There are those who go to great lengths to fight time. Cosmetic surgeries. Rec league football. Shopping sprees to Forever 21.

Idaho began its yearly fight with time Thursday — or, more specifically, with one particular hour of time.

Rep. Christy Zito once again introduced legislation that would exempt the people of Idaho from the shackles of Daylight Saving Time. The bill, HB 358, cleared the State Affairs Committee Thursday mid-morning (or late morning, depending on which Idaho time zone you happen to live in).

The three-paragraph bill sounds simple but is steeped in astrophysical chaos. Idaho — particularly North Idaho — has a complicated history with time, dating back to 1936, when Shoshone County workers nearly revolted over which time zone they should plant their flag. This kind of Timexifest-Destiny was actually commonplace until 1966, when the feds hit the snooze button on localities choosing their own time. The Uniform Time Act established time zones and gave states wiggle room with Daylight Saving Time.

Daylight Saving Time, for those who don’t ask questions and just change their clocks, is when timekeepers advance the clock forward to add an hour of evening daylight in the warmer months. The temporary period ends as winter approaches. The ritual begins March 8 this year and ends Nov. 1. Per federal law, states can exempt themselves from Daylight Saving Time, though they need permission to join it.

Idaho’s more recent entanglements with time have led its residents into dueling legislation in Boise. Zito has run this legislation in the past to strong opposition and sound defeats. Zito’s attempt last year failed 55 - 15.

That said, Zito claims her bill would positively impact the long-term health of its citizens. More specifically, she said it would eliminate the long-term harm she contends Daylight Saving causes.

“The research shows an increase in heart attacks and strokes when we change time like this,” she said. “It shows an increase in kids not going to school, an increase in vehicular accidents, an increase in pedestrian accidents, a drop in worker production: all for something that doesn’t mean anything to the people of Idaho.”

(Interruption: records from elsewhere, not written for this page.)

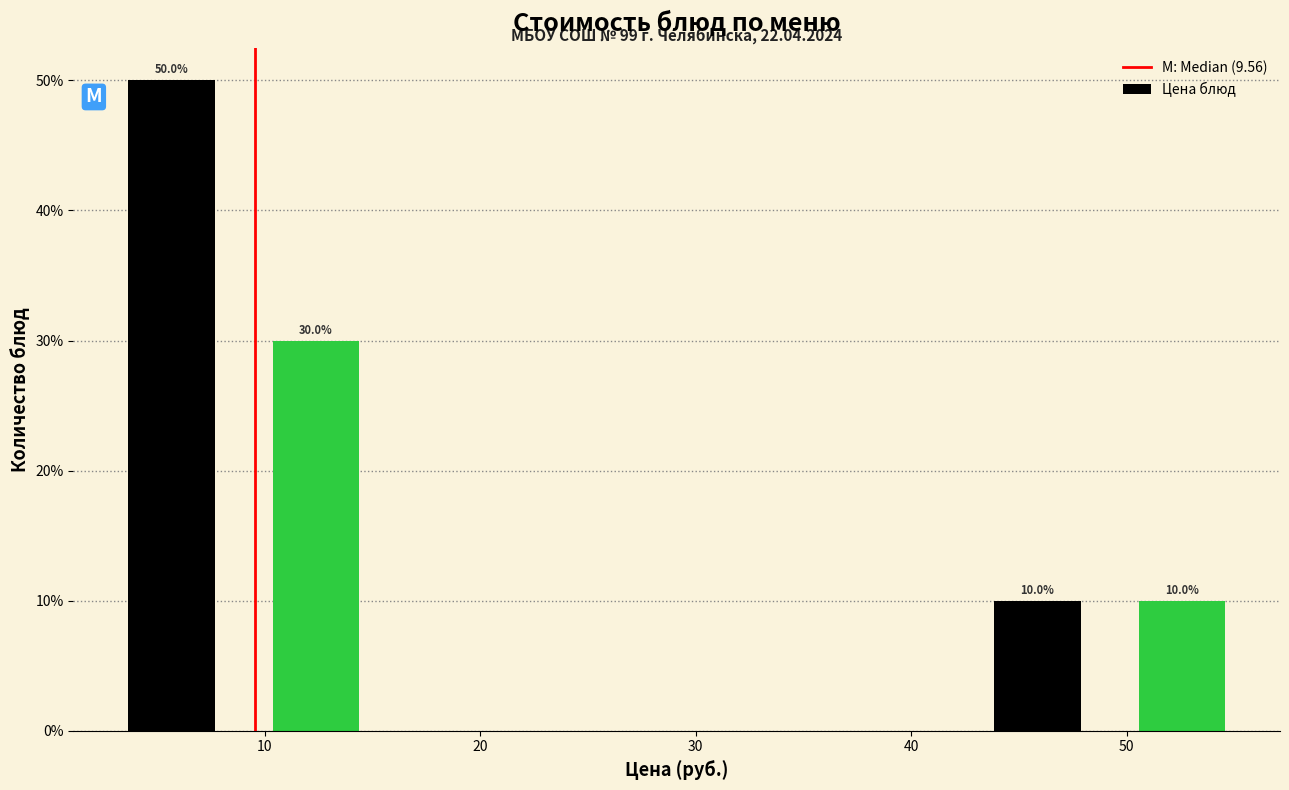

Which range on the x-axis has the tallest bar?

2 to 9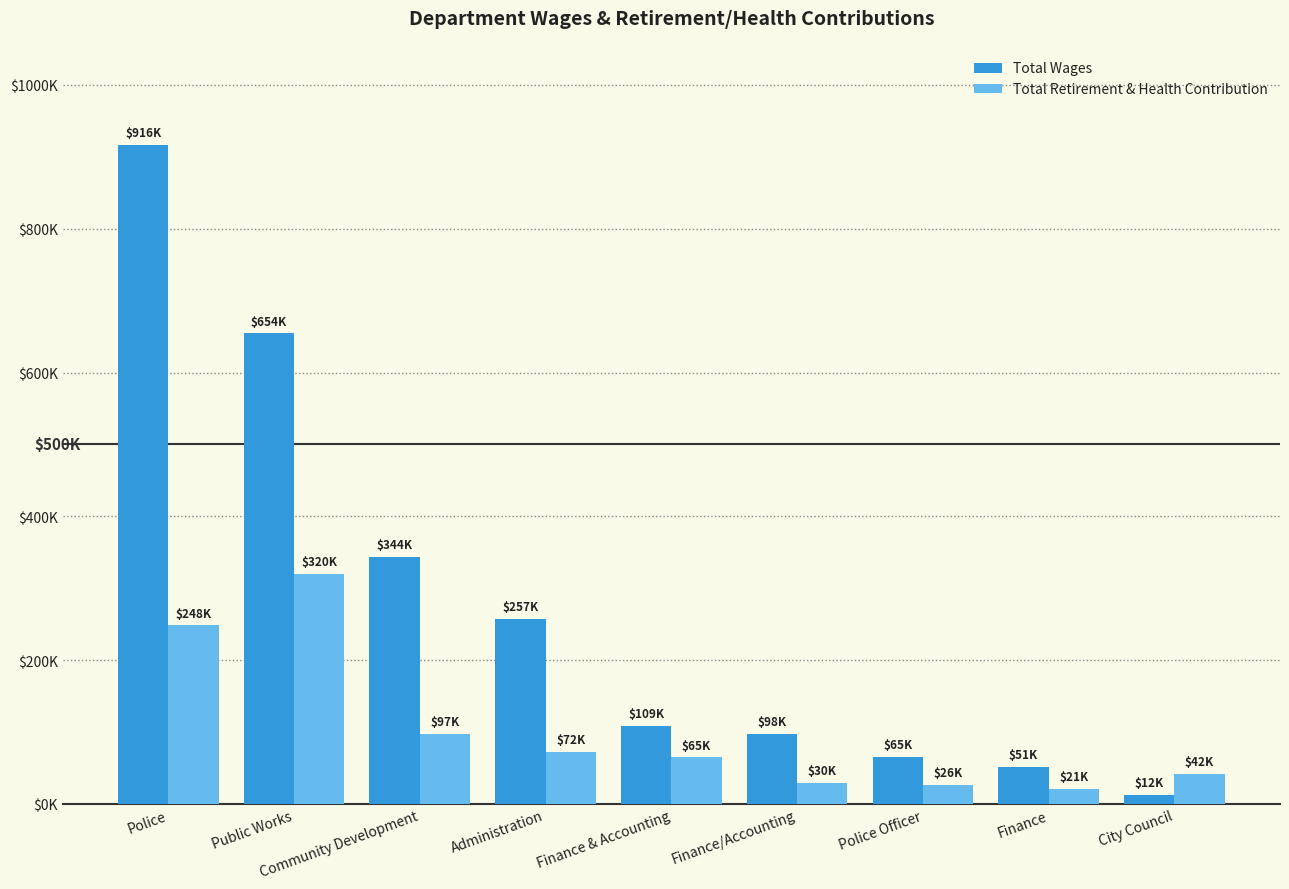

What is the label of the 2nd bar from the right?

Finance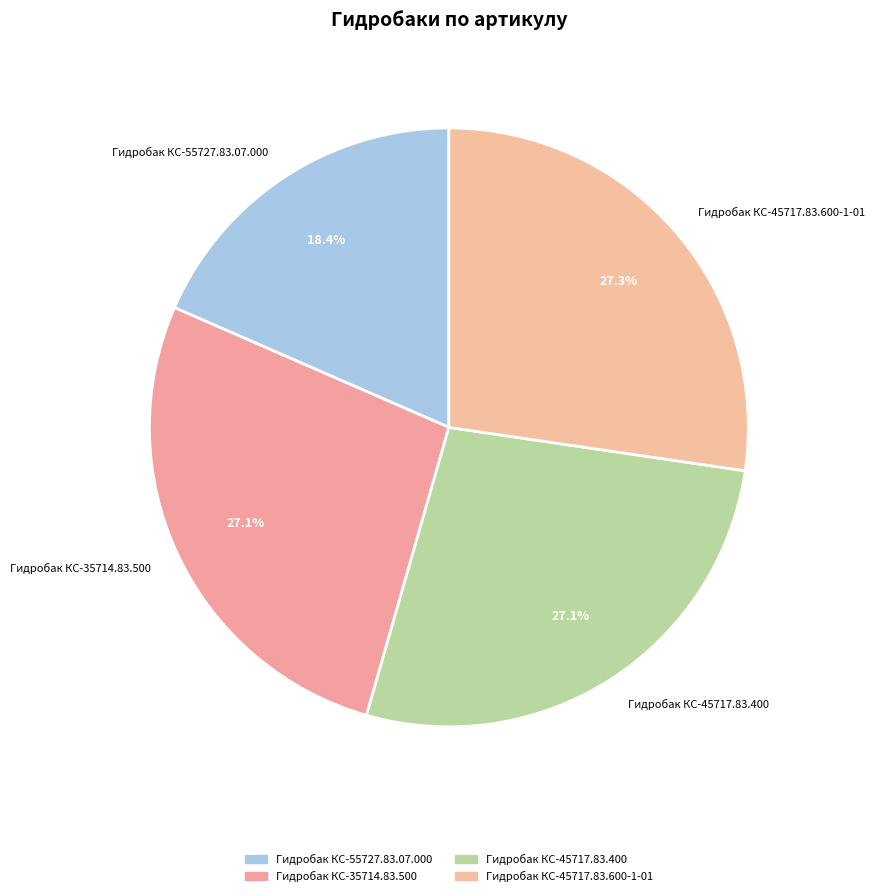

To the nearest percent, what is the difference between the largest and smallest slice percentages?

9%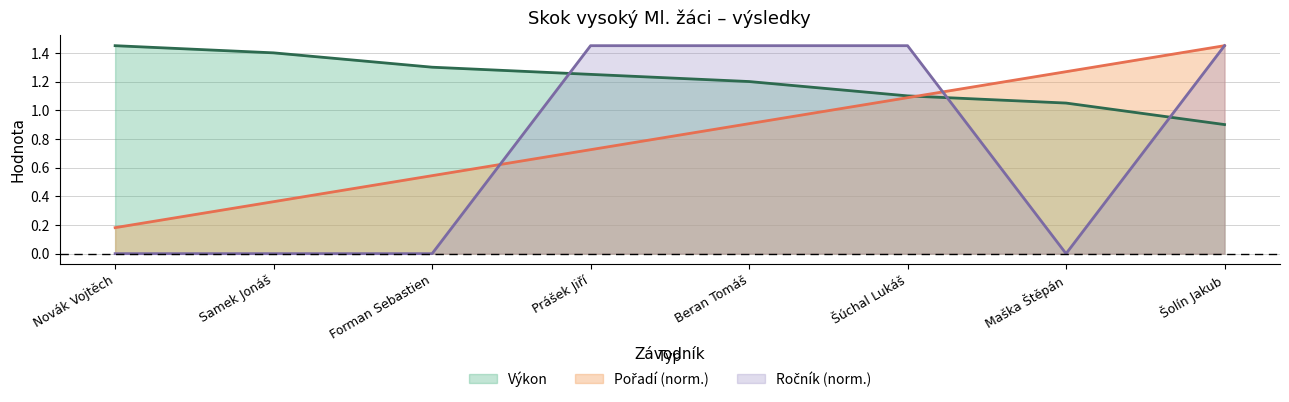

Does the chart have visible grid lines?

Yes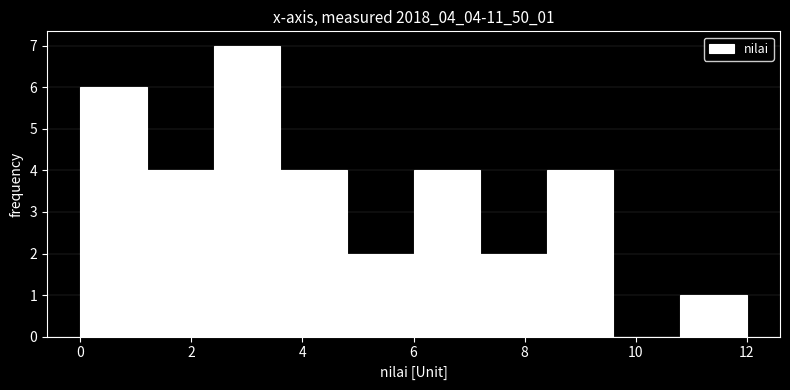

Over which range of the x-axis is the bar tallest?

2.4 to 3.6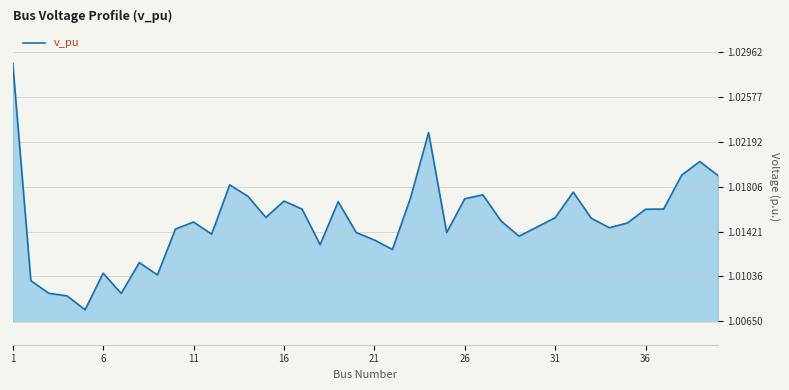

Reading left to right, extract all data points from this chart.

1.0	1.0	1.0	1.0	1.0	1.0	1.0	1.0	1.0	1.0	1.0	1.0	1.0	1.0	1.0	1.0	1.0	1.0	1.0	1.0	1.0	1.0	1.0	1.0	1.0	1.0	1.0	1.0	1.0	1.0	1.0	1.0	1.0	1.0	1.0	1.0	1.0	1.0	1.0	1.0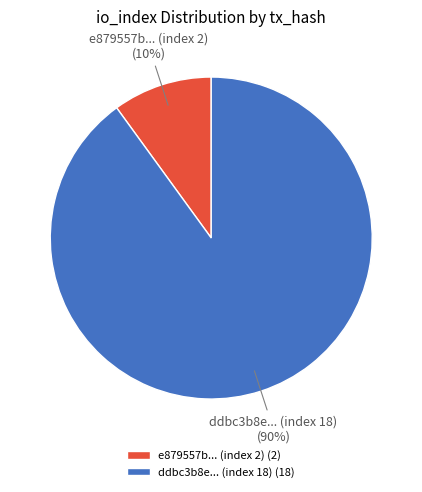

What percentage is the e879557b... (index 2) slice, to the nearest percent?

10%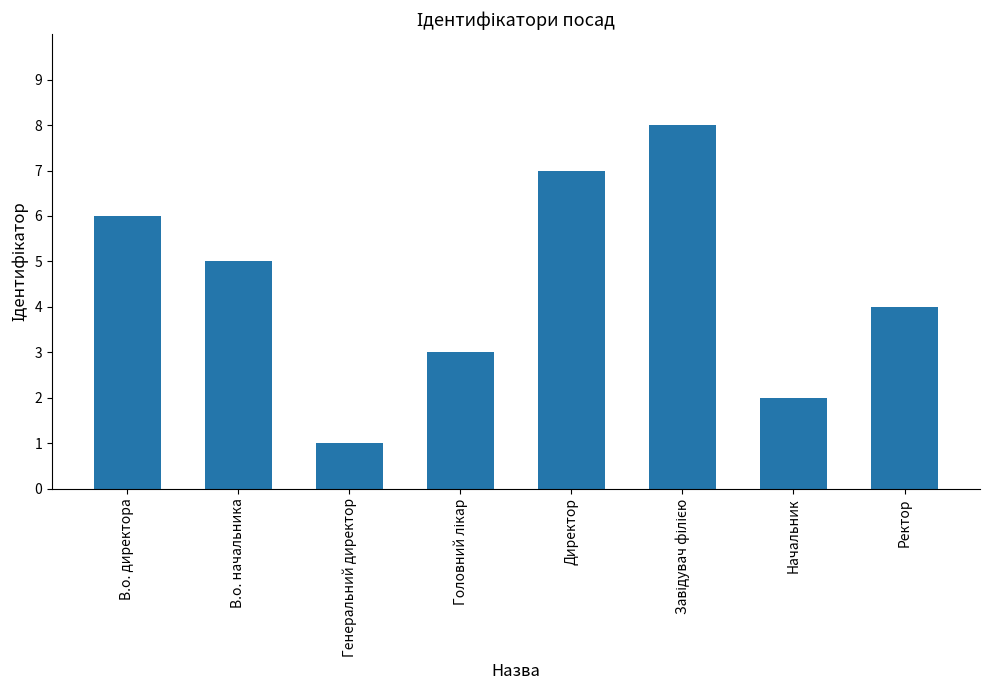

The value at Начальник is 1. True or false?

False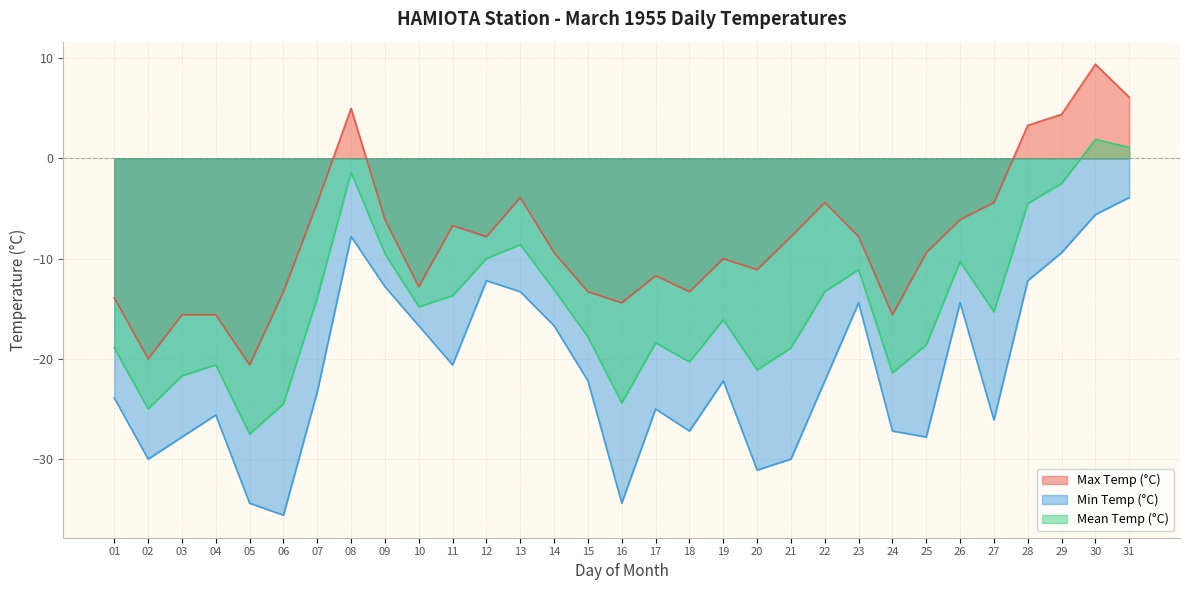

At which label does Max Temp (°C) reach its minimum?

05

While the District 23 legislator representing the Twin Falls area said she didn’t understand the opposition, she said she fully understood her constituents’ motivations.

“I think people are tired of useless change,” Zito said. “So many people I represent want me to do this. I just have to represent them.”

North Idaho, however, plays by a different set of rules. The northern swath of the state falls under the Pacific Time Zone, while its southern counterpart runs on Mountain Time Zone’s time. Our economy complicates the clocks, as Coeur d’Alene’s and Sandpoint’s economy is more closely tied to Spokane, Wash. Washington passed a bill earlier this year that would move to full Pacific Daylight Time with Congressional approval, so long as Oregon did the same. Oregon passed a similar law, but the move likely won’t happen unless its southern neighbors vote to approve a similar bill. Lawmakers in Sacramento said they will make the change if two-thirds of its citizens vote to approve.

So really, this is all California’s fault.

Sen. Steve Vick, representing District 2 from Dalton Gardens, said Thursday he will likely introduce a bill next week that will sync North Idaho’s Daylight Saving Time conundrum with Washington. He has presented previous legislation supporting North Idaho’s time adjustment, though that move was non-binding.

“It was a letter of encouragement, really,” Vick said. “Since Washington passed their bill, I thought we should have a law, rather than just a resolution.”

Vick added the ideal scenario for the state is if North Idaho kept its eye on its own watch.

“In my ideal world,” he said, “southern Idaho moves off Daylight Saving year-round. They would sync up with Oregon, and we would sync up with Washington, and we’d all be on the same time.”

Vick added that both Zito’s bill and his own share one common denominator he thinks is refreshing.

“It’s not partisan,” he said. “This isn’t a partisan issue. It’s just time.”